Equivalence of hierarchical models with nested varying intercepts: brms model vs. alternative

The documentation for brms (and lme4) suggests models can include nested varying (“random”) intercepts by adding a grouping term 1|<group> for each level of nesting. For example:

y ~ 1 + (1|k) + (1|k:t)

Assuming a normal likelihood with identity link function, my understanding is that this is equivalent to the following statistical model (with mostly-arbitrary priors):

y_{ikt} \sim N(\mu + \mu_{k} + \mu_{kt}, \sigma_y) \\ \mu = 0 \\ \mu_{kt} \sim N(0,\sigma_{kt}) \\ \mu_k \sim N(0,\sigma_k)\\ \sigma_{kt} \sim N^{+}(0,1)\\ \sigma_{k} \sim N^{+}(0,1)

However, when I think of “nesting,” I think of the lower levels of the varying intercepts coming from a distribution that is a function of higher-level intercepts. In the below example, the distribution of intercepts at the kt level has a mean that varies with the intercept at level k:

y_{ikt} \sim N(\mu + \mu_{kt}, \sigma_y) \\ \mu = 0 \\ \mu_{kt} \sim N(\mu_k, \sigma_{kt})\\ \mu_k \sim N(0,\sigma_k)\\ \sigma_{kt} \sim N^{+}(0,1)\\ \sigma_{k} \sim N^{+}(0,1)

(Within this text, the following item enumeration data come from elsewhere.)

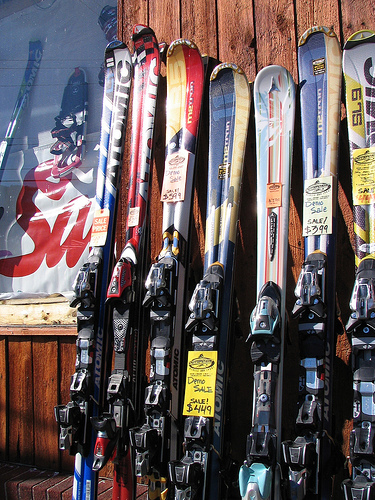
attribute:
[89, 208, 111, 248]
tag — white, red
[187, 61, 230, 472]
matching skis — blue, white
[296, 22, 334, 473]
matching skis — blue, white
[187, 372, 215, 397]
lettering — black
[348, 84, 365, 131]
675 — black, yellow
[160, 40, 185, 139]
ski — yellow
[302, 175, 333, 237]
tag — white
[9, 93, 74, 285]
white sign — red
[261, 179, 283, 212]
price tag — small, orange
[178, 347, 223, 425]
tag — yellow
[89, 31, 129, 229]
ski — yellow, black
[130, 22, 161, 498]
stripes — red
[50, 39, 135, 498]
ski — tall, blue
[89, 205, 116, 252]
price tag — yellow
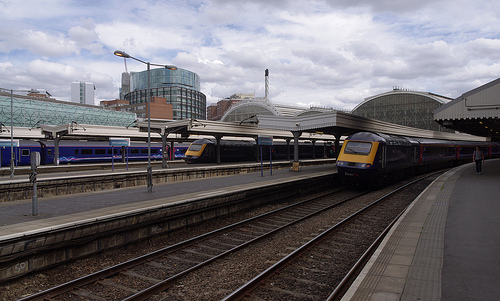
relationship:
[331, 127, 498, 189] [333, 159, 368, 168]
train has headlight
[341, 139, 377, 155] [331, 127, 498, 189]
windshield on train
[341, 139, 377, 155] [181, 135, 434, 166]
windshield on train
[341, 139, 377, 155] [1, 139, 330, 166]
windshield on train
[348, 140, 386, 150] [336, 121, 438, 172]
wiper on windshield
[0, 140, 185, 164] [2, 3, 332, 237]
blue train on background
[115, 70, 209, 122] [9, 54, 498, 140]
glass building on background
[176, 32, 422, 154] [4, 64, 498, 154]
building on background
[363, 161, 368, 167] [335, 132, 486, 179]
light on train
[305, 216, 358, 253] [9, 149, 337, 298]
gravel under tracks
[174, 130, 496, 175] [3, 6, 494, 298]
trains in photo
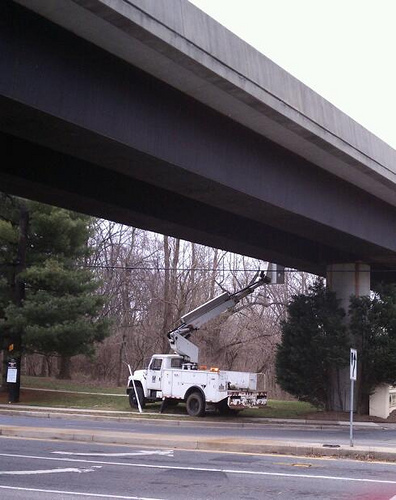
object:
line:
[101, 454, 324, 495]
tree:
[272, 276, 355, 411]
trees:
[347, 287, 395, 415]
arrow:
[0, 463, 103, 476]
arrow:
[48, 447, 175, 461]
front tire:
[128, 383, 146, 409]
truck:
[126, 352, 268, 417]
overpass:
[0, 0, 395, 416]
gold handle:
[18, 222, 114, 379]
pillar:
[321, 251, 370, 413]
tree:
[17, 210, 112, 387]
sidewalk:
[306, 414, 334, 425]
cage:
[275, 259, 285, 285]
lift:
[165, 276, 265, 363]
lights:
[276, 270, 283, 277]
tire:
[186, 389, 205, 417]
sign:
[348, 346, 358, 381]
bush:
[273, 271, 395, 416]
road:
[0, 400, 395, 497]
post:
[349, 377, 354, 448]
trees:
[89, 214, 151, 386]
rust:
[226, 390, 267, 411]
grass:
[26, 386, 128, 404]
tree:
[0, 196, 115, 401]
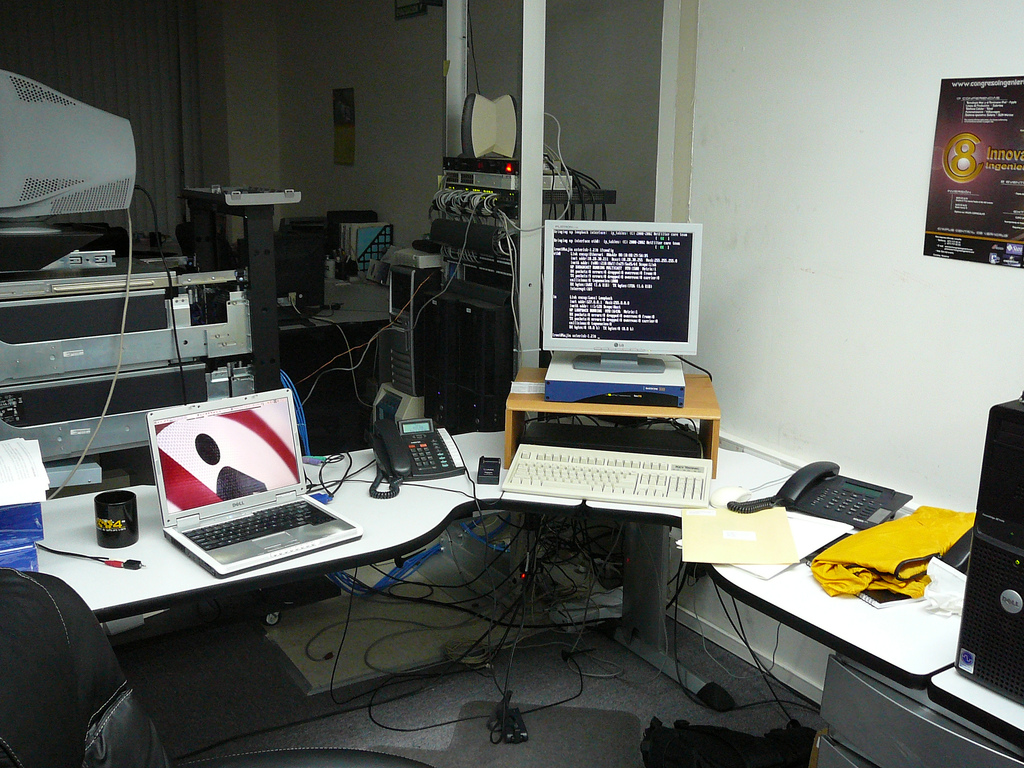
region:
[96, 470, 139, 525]
Black mug on the top of the table.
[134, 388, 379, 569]
Silver computer on the table.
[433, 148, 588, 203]
Silver DVD player on the desk.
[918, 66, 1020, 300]
Small poster on the side of the wall.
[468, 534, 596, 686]
Group of cords under the table.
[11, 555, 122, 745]
Black chair behind the table.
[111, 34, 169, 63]
Group of blinds by the wall.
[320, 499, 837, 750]
jumbled up wires under your desk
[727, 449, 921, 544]
office telephone with all the features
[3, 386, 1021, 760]
convienant corner style computer desk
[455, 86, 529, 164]
dual sided audio speakers, white with gray facing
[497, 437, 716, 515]
white, full size keybroad, with number pad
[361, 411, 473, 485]
professional office phone with digital display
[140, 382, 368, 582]
office laptop in working order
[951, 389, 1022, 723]
Dell Computer tower in black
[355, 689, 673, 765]
plastic computer chair floor protector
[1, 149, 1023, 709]
electronic office equipment storing data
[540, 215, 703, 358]
A white framed monitor.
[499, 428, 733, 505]
A white computer keyboard.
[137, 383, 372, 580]
A laptop on the desk.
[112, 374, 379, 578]
A silver and black laptop.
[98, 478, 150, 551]
A black mug with yellow writing on it.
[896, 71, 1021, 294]
A flyer on the wall.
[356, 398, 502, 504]
A corded black telephone.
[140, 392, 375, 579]
laptop is open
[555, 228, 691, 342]
white writing on a black background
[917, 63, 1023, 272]
poster is hanging on the wall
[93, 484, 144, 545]
black mug with a yellow design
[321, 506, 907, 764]
several wires are on the floor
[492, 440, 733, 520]
large white keyboard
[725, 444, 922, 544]
black phone is on the desk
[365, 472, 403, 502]
cord hanging off the phone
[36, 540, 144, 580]
cord laying on the desk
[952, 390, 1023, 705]
black computer tower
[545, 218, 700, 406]
A computer monitor.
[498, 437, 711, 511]
A keyboard.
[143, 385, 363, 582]
An open laptop computer.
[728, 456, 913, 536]
A telephone.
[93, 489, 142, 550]
A black coffee mug with yellow letters.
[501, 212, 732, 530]
A computer monitor on a stand with a keyboard below it.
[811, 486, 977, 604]
Some folded yellow fabric.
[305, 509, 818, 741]
A jumble of cords below a desk.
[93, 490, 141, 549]
black and yellow coffee mug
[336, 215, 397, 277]
file folders in black magazine case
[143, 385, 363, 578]
silver laptop computer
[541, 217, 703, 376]
flat screen computer monitor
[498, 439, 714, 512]
white desktop computer keyboard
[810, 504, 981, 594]
folded yellow textile material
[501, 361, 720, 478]
brown wooden computer riser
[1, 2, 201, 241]
white vertical window blinds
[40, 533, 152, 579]
electronic equipment on desk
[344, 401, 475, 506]
electronic equipment on desk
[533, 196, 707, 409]
electronic equipment on desk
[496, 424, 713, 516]
electronic equipment on desk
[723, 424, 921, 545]
electronic equipment on desk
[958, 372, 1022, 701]
electronic equipment on desk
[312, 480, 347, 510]
electronic equipment on desk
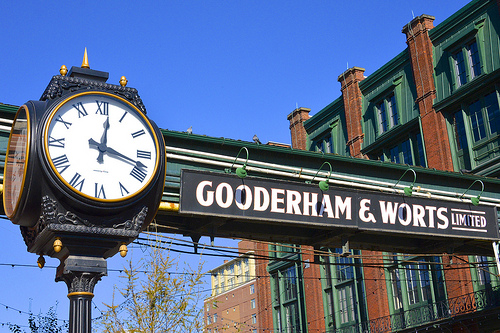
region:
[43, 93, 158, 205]
A big black street clock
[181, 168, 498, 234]
A large company sign board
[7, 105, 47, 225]
A big orange and black signboard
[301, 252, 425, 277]
Long brown electricity cables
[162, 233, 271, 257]
Long brown electricity cables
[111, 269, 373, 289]
Long brown electricity cables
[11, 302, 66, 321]
Long brown electricity cables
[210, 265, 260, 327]
A tall brown and yellow building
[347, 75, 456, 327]
A tall green and brown house wall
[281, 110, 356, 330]
A tall green and brown house wall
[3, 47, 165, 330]
A large street clock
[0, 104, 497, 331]
The company's gate entrance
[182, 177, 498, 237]
The printed company name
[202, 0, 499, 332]
The high storey building block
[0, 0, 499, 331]
The clear blue sky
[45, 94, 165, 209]
The clock reading few minutes after noon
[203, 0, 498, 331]
The brown and green building block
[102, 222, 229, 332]
The yellow growing plant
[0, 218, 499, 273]
The dark cables in the background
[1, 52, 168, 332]
A gray clock post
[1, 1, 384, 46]
the sky is blue and clear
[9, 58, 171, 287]
the clock on the pole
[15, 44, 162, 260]
the clock is art deco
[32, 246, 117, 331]
the pole is corinthian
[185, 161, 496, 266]
the sign is hanging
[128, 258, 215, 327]
the branches are sparse with leaves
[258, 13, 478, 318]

Are these two models equivalent? Perhaps my understanding of what “nested” means is mistaken, but they seem different since the latter seems to shrink kt intercepts toward the k intercepts while the former shrinks both toward 0.

If they aren’t equivalent, how would one specify the latter in brms?